David R. Owen
Department of Mathematical Sciences
Carnegie Mellon University
Multiscale geometrical changes typically result in a discrepancy between, on the one hand, smooth macroscopic deformation as measured by the deformation gradient F and, on the other hand, contributions at the macrolevel from smooth submacroscopic deformation, as measured by a second tensor field G. Alone, this discrepancy generally would result in a loss of injectivity of transplacements and in an associated interpenetration of matter. The theory of structured deformations has shown that, when submacroscopic volume changes detG do not exceed macroscopic volume changes detF, injectivity can be maintained by means of superposed piecewise rigid deformations that act at the smallest length scale so as to avoid interpenetration of matter.
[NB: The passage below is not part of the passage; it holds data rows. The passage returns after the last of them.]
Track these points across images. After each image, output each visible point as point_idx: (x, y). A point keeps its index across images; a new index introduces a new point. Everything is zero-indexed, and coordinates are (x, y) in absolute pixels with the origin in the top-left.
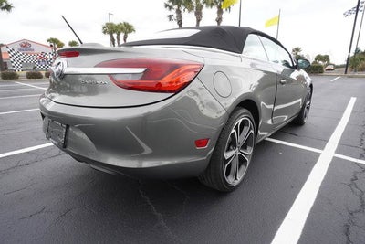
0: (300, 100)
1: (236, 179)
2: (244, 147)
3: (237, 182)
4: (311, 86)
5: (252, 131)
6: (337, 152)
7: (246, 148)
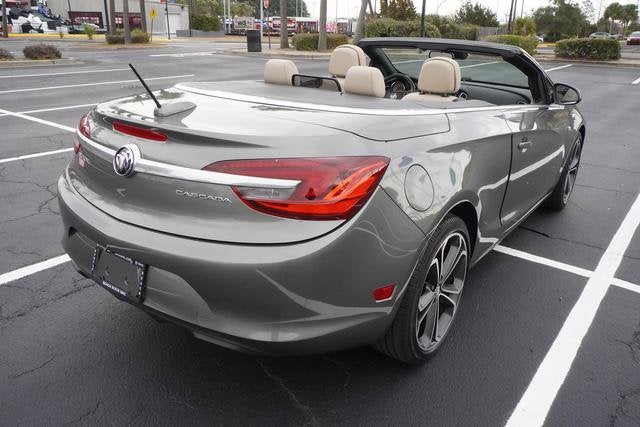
0: (562, 149)
1: (434, 340)
2: (450, 282)
3: (435, 345)
4: (582, 130)
5: (465, 253)
6: (618, 275)
7: (452, 282)
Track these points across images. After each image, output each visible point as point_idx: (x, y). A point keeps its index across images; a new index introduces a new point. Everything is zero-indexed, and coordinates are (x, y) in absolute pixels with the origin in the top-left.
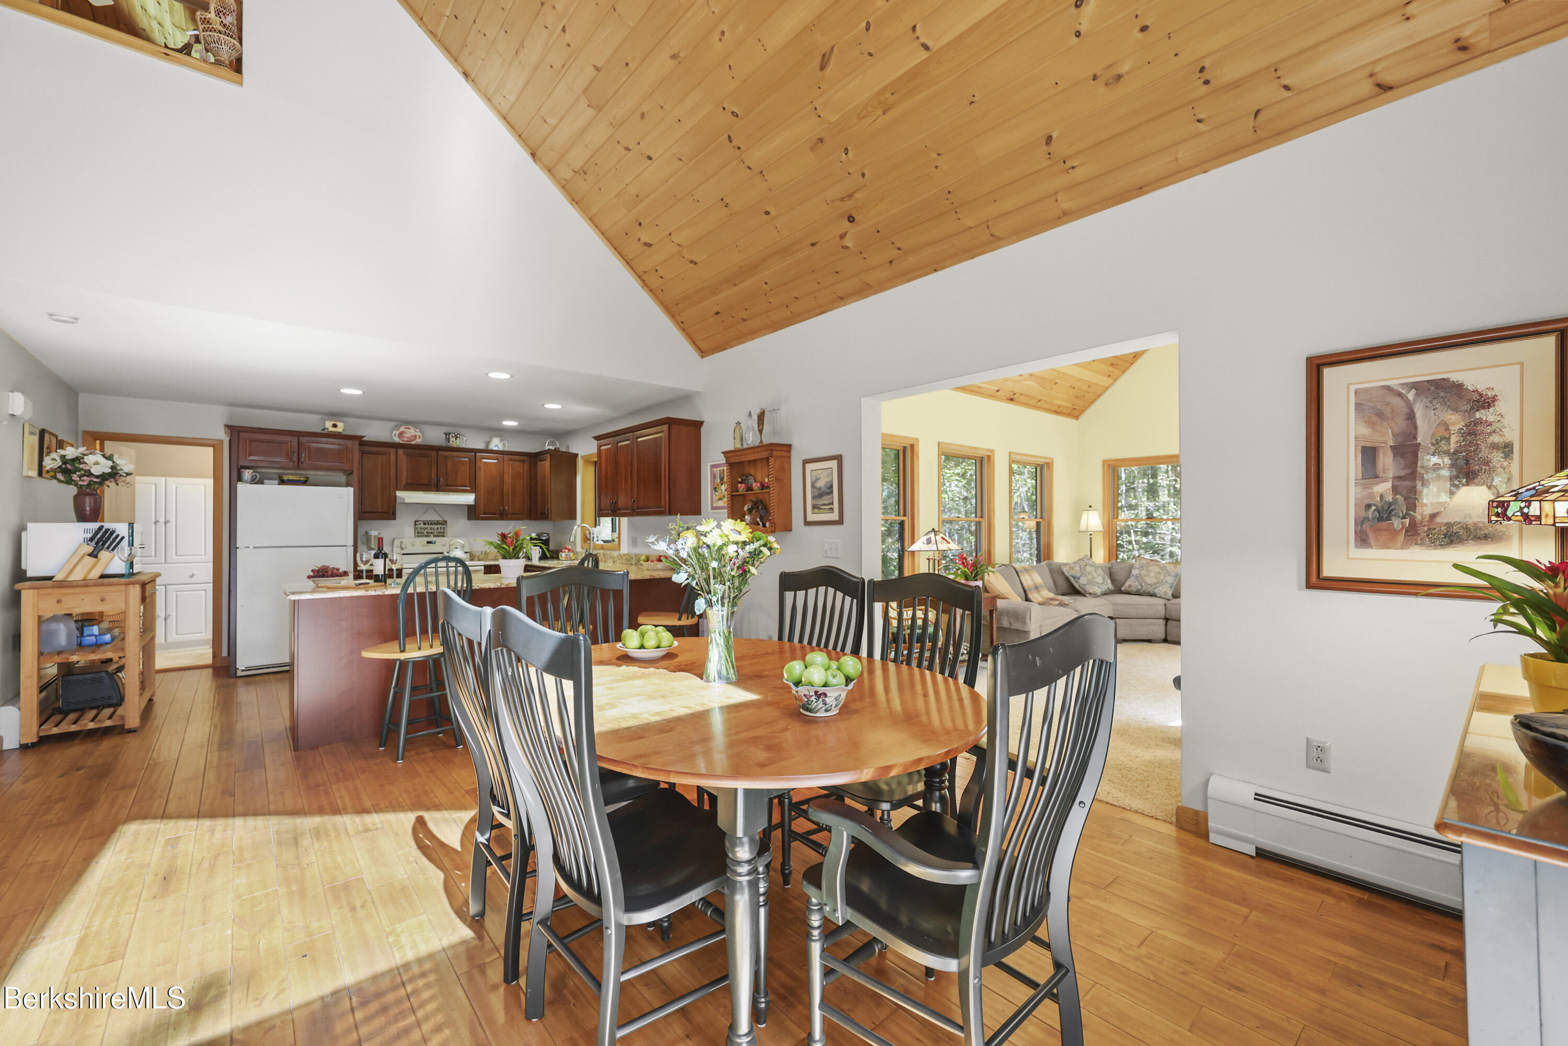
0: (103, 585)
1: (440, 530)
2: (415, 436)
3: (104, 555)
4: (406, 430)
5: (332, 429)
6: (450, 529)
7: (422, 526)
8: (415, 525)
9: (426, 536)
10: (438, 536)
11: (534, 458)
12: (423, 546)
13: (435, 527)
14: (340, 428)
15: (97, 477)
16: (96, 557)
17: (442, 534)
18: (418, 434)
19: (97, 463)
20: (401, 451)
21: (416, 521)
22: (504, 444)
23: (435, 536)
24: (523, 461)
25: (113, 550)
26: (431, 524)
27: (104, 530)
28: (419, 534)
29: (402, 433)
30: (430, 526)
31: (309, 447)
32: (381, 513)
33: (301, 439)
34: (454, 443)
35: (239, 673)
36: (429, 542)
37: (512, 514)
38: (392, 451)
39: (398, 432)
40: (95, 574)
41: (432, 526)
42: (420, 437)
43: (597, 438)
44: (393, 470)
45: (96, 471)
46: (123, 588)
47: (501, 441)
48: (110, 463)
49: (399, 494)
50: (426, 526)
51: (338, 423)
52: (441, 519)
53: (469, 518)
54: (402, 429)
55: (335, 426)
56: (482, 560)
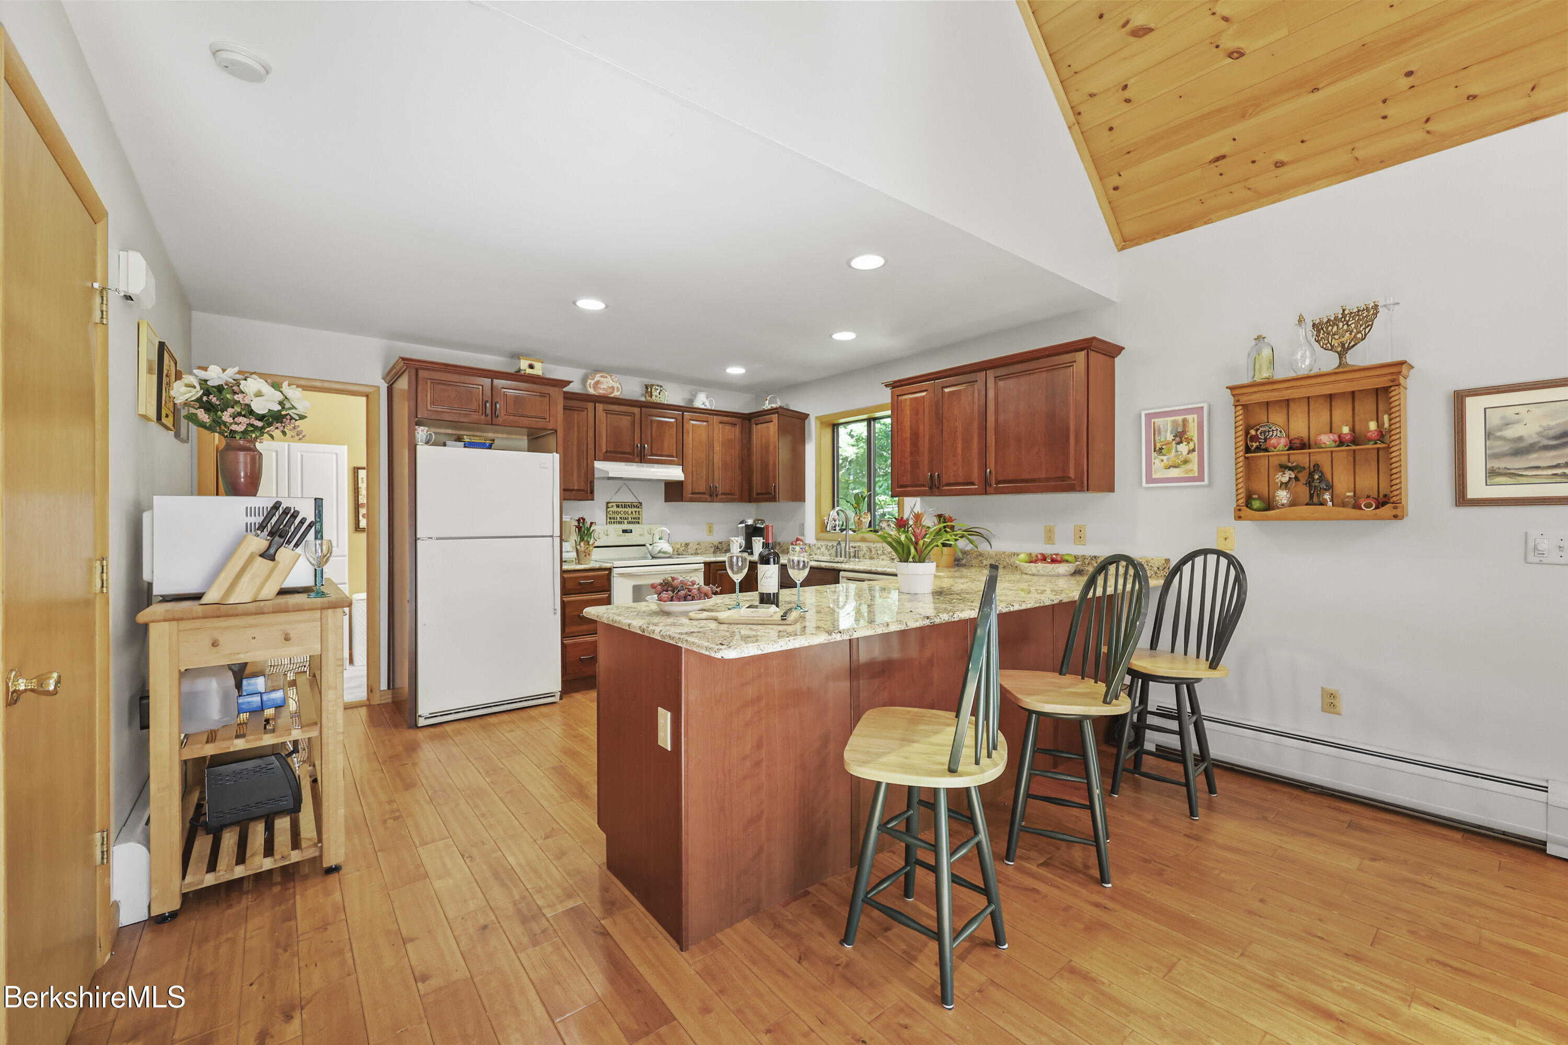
0: (286, 610)
1: (634, 516)
2: (613, 388)
3: (285, 553)
4: (602, 379)
5: (529, 371)
6: (646, 514)
7: (615, 509)
8: (607, 507)
9: (620, 523)
10: (633, 523)
11: (747, 420)
12: (619, 536)
13: (630, 510)
14: (538, 370)
15: (261, 418)
16: (272, 558)
17: (636, 521)
18: (616, 385)
19: (259, 394)
20: (600, 407)
21: (608, 503)
22: (711, 402)
23: (629, 523)
24: (734, 425)
25: (296, 545)
26: (625, 507)
27: (281, 510)
28: (611, 520)
29: (597, 383)
30: (624, 510)
31: (505, 395)
32: (578, 490)
33: (496, 381)
34: (657, 397)
35: (422, 722)
36: (624, 531)
37: (723, 494)
38: (590, 406)
39: (593, 382)
40: (270, 590)
41: (626, 510)
42: (618, 391)
43: (894, 385)
44: (591, 433)
45: (260, 407)
46: (317, 614)
47: (707, 398)
48: (279, 397)
49: (598, 465)
50: (619, 510)
51: (536, 364)
52: (634, 500)
53: (667, 499)
54: (598, 377)
55: (531, 367)
56: (701, 554)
The submacroscopic distortions and piecewise rigid deformations produce non-smooth but injective geometrical changes (disarrangements) whose contributions to the macroscopic deformation gradient F appear in the difference F - G. In this talk, I will describe joint work with Roberto Paroni that identifies an explicit formula in terms of F and G for how much "switching" occurs submacroscopically via piecewise rigid deformations at the smallest length scale. Such switching can be realized in a real material via the movement of vacancies. The principal tool employed in this research is a characterization due to Choksi and Fonseca of the bulk part of a relaxed interfacial energy.